HC Deb 13 November 1996 vol 285 cc351-2
14. Mrs. Peacock

To ask the Secretary of State for Education and Employment how many (a) grant-maintained and (b) local education authority schools are represented in the top 50 state schools measured by A-level results. [2084]

Mrs. Gillan

The 1995 school performance tables show that 32 of the top 50 schools in England measured by A-level results were grant maintained and 18 were local education authority maintained.

Mrs. Peacock

Does my hon. Friend agree that A-level results show that GM schools enhance our children's education? Will she also confirm that the Labour party's policy would do great damage to our children's education?

Mrs. Gillan

Yes; I have great pleasure in confirming what my hon. Friend says. Overall, pupils in grant-maintained schools taking two or more A-levels achieve a higher average point score, at 17.1, than LEA pupils, at 15.5. The Labour party presents the real threat to grant-maintained schools, and its continued hostility to them is paraded openly. The hon. Member for Peckham (Ms Harman) and the right hon. Member for Sedgefield (Mr.
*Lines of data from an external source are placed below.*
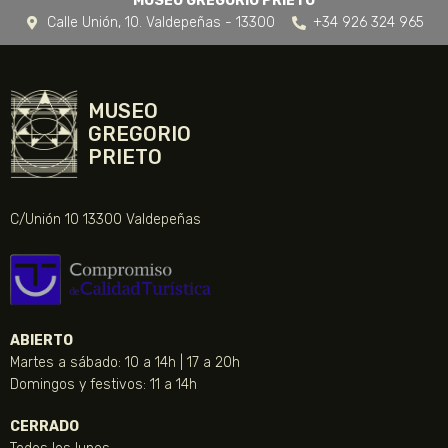
MUSEO GREGORIO PRIETO
Calle Unión, 10. Valdepeñas - 13300
+34 926 324 965
MUSEO
GREGORIO
PRIETO
C/Unión 10 13300 Valdepeñas
ABIERTO
Martes a sábado: 10 a 14h | 17 a 20h
Domingos y festivos: 11 a 14h
CERRADO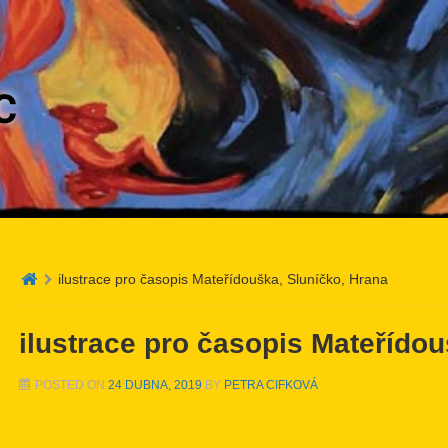
C
ilustrace pro časopis Mateřídouška, Sluníčko, Hrana
ilustrace pro časopis Mateřídou
POSTED ON
24 DUBNA, 2019
BY
PETRA CIFKOVÁ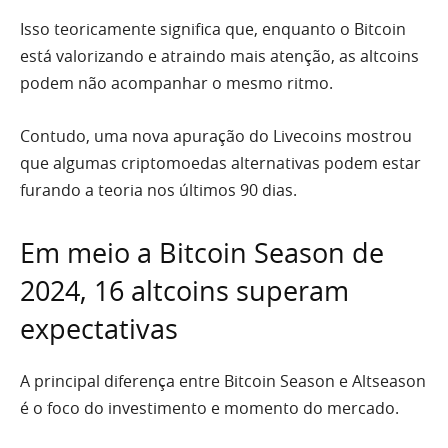
Isso teoricamente significa que, enquanto o Bitcoin
está valorizando e atraindo mais atenção, as altcoins
podem não acompanhar o mesmo ritmo.
Contudo, uma nova apuração do Livecoins mostrou
que algumas criptomoedas alternativas podem estar
furando a teoria nos últimos 90 dias.
Em meio a Bitcoin Season de
2024, 16 altcoins superam
expectativas
A principal diferença entre Bitcoin Season e Altseason
é o foco do investimento e momento do mercado.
Blair) should speak up, and, when next they visit the schools that their children attend, tell the head teachers of their plans to disrupt the schools and to put them under LEA control.

Mr. Spearing

Does the Minister agree that the concept of a top and a bottom in tables of attainment is meaningless compared with the absolute standards achieved by all the schools? Will she note the damage done by publication of tables, and back both the head and the parents of students at Cheltenham college, who have taken a sensible view of education—against the views of their rather narrow-minded, business-minded and statistically minded governors?

Mrs. Gillan

I thought that the hon. Gentleman's party was becoming rather keen on our performance tables, which have bedded down extremely successfully. Higher standards and better results, which is what we are now getting from our schools, are what we expect and what we have delivered in the education system.

Mr. Stephen

My hon. Friend will be aware that many of the top 50 schools—judging by A-level results—are in the private sector, where head teachers have the power to use the cane if in their professional judgment it is the right way in which to deal with a particular pupil. She may recall that, two years ago, I tabled an amendment to the Criminal Justice and Public Order Bill to give back that power to head teachers in the state sector, from which she may deduce that it is my personal view that head teachers in the state sector should have that power. What response has there been from parents and the general public to the current debate on the issue?

Mrs. Gillan

I am always interested, as I am sure is the whole House, to hear my hon. Friend's personal views on a wide range of subjects, which he often brings to the Floor of the House. As he knows, there have been no demands to increase the disciplinary measures that we are introducing, over and above those in the Education Bill.